Logistic Regression

In the last unit you learned how linear regression finds a line of best fit to predict a number. The structure — features go in, a trained model comes out, .predict() returns something — should feel familiar by now.

This unit introduces your first classification algorithm: Logistic Regression. Despite the name, it doesn’t predict numbers. It predicts categories.

The problem

Suppose you want to predict whether a patient has diabetes based on their blood glucose level. Your target isn’t a number — it’s one of two outcomes: yes or no.

glucose | diabetes
--------|----------
85      | 0
140     | 1
172     | 1
95      | 0
210     | 1

You could try linear regression — draw a line through the data, threshold the output at 0.5, and call everything above it a 1. It sometimes works. But linear regression has no upper or lower bound. For extreme input values it’ll predict 1.8, or −0.3, which aren’t meaningful probabilities.

You need something that always outputs a number between 0 and 1.

The sigmoid function

Logistic regression solves this with one small change. Instead of outputting mx + b directly, it passes that value through a function called the sigmoid:

σ(z) = \frac {1}{1 + e^{(-z)}}

No matter what z is — large, small, negative — the sigmoid squashes it into the range (0, 1). The output can always be read as a probability.
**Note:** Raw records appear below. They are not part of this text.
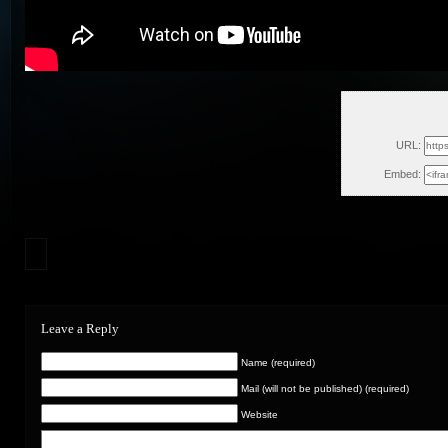
Wed
URL:
Embed:
Leave a Reply
Name (required)
Mail (will not be published) (required)
Website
Plot it and you get an S-shaped curve:

Inputs well below zero → output close to 0
Inputs well above zero → output close to 1
Input at zero → output exactly 0.5

That S-curve is where the name “logistic” comes from. The regression part is still there — you’re still fitting a linear combination of features — but the output is transformed into a probability.
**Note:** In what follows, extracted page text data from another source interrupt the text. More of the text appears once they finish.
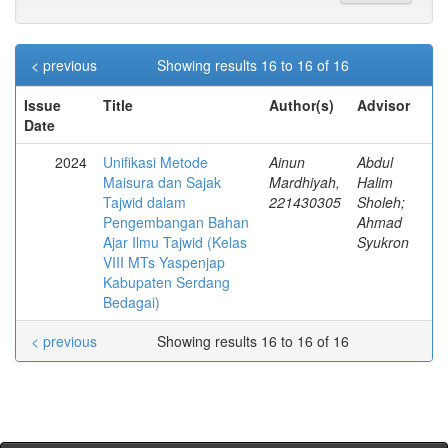
< previous
Showing results 16 to 16 of 16
Issue
Title
Author(s)
Advisor
Date
2024
Unifikasi Metode
Ainun
Abdul
Maisura dan Sajak
Mardhiyah,
Halim
Tajwid dalam
221430305
Sholeh;
Pengembangan Bahan
Ahmad
Ajar Ilmu Tajwid (Kelas
Syukron
VIII MTs Yaspenjap
Kabupaten Serdang
Bedagai)
< previous
Showing results 16 to 16 of 16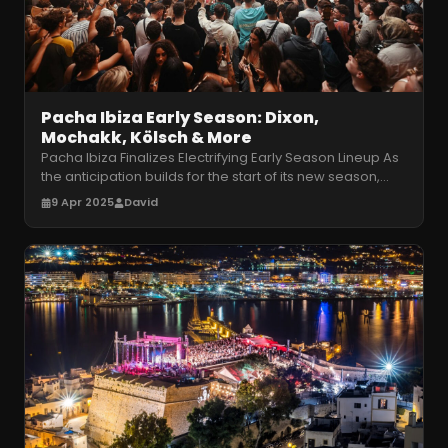
Pacha Ibiza Early Season: Dixon,
Mochakk, Kölsch & More
Pacha Ibiza Finalizes Electrifying Early Season Lineup As
the anticipation builds for the start of its new season,
Pacha Ibiza has
…
9 Apr 2025
David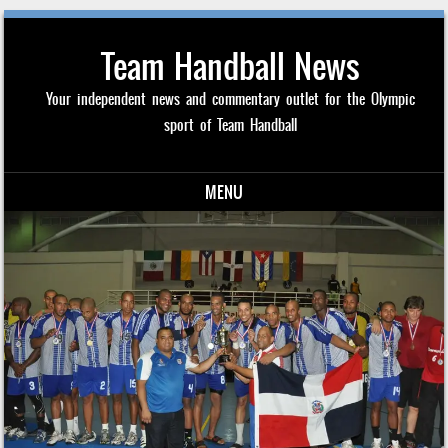
Team Handball News
Your independent news and commentary outlet for the Olympic
sport of Team Handball
MENU
Skip to content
From probability to prediction

The model outputs a probability, not a label. To get a prediction, you apply a threshold — usually 0.5:

if probability >= 0.5 → predict 1
if probability < 0.5  → predict 0

This threshold is a choice, not a law. In medical screening you might lower it to 0.3 — you’d rather flag some healthy patients than miss a sick one. You’ll revisit this when you study precision and recall.

Logistic regression in code

import pandas as pd
from sklearn.linear_model import LogisticRegression
from sklearn.model_selection import train_test_split
from sklearn.metrics import accuracy_score

# Load data
df = pd.read_csv("diabetes.csv")
X = df[["glucose"]]
y = df["diabetes"]

# Split
X_train, X_test, y_train, y_test = train_test_split(X, y, test_size=0.2, random_state=42)

# Train
model = LogisticRegression()
model.fit(X_train, y_train)

# Predict
predictions = model.predict(X_test)

# Evaluate
print(f"Accuracy: {accuracy_score(y_test, predictions):.2%}")

The structure is identical to every unit before it. The import changed. Nothing else did.

Back to accuracy — with a caveat

You’re predicting categories again, so accuracy is back as your metric. But accuracy can be misleading for classification problems.

Imagine a dataset where 95% of patients don’t have diabetes. A model that always predicts 0 — never flags anyone — achieves 95% accuracy while being completely useless.

This is called the class imbalance problem. Accuracy looks fine on the surface, but the model has learned nothing.

One way to catch this early: check how often each class appears in your data before you train anything.

print(y.value_counts())

If one class heavily outnumbers the other, you’ll need better evaluation metrics — precision, recall, and F1 — which you’ll cover in a later unit.

Inspecting the model

Just like linear regression, you can look inside:

print(f"Coefficient: {model.coef_[0][0]:.4f}")
print(f"Intercept:   {model.intercept_[0]:.4f}")

The coefficient tells you the direction: a positive value means higher glucose pushes the probability of diabetes upward. The relationship isn’t linear anymore — it follows that S-curve — but the sign and rough magnitude are still interpretable.

Multiple features

Logistic regression scales to multiple features the same way linear regression does:

python

X = df[["glucose", "bmi", "age"]]

Each feature gets its own coefficient. The model computes a weighted sum, passes it through the sigmoid, and returns a probability. The code doesn’t change.

Linear vs Logistic: what actually changed

	Linear Regression	Logistic Regression
Output	A number	A probability (0–1)
Final step	None	Sigmoid + threshold
Task	Regression	Classification
Metric	MAE	Accuracy (with caveats)

The underlying mechanics are nearly identical. That’s intentional — logistic regression is the natural bridge from regression to classification, and understanding both prepares you for algorithms where the internals are far less transparent.

What just happened?

Logistic regression takes a linear combination of features and passes it through a sigmoid function to produce a probability. A threshold converts that probability into a class prediction.

It’s fast, interpretable, and a strong baseline for binary classification. Like linear regression, if a more complex model can’t outperform it, that’s a signal worth investigating.

In the next unit you’ll meet Decision Trees properly — now with the vocabulary to understand what they’re actually doing.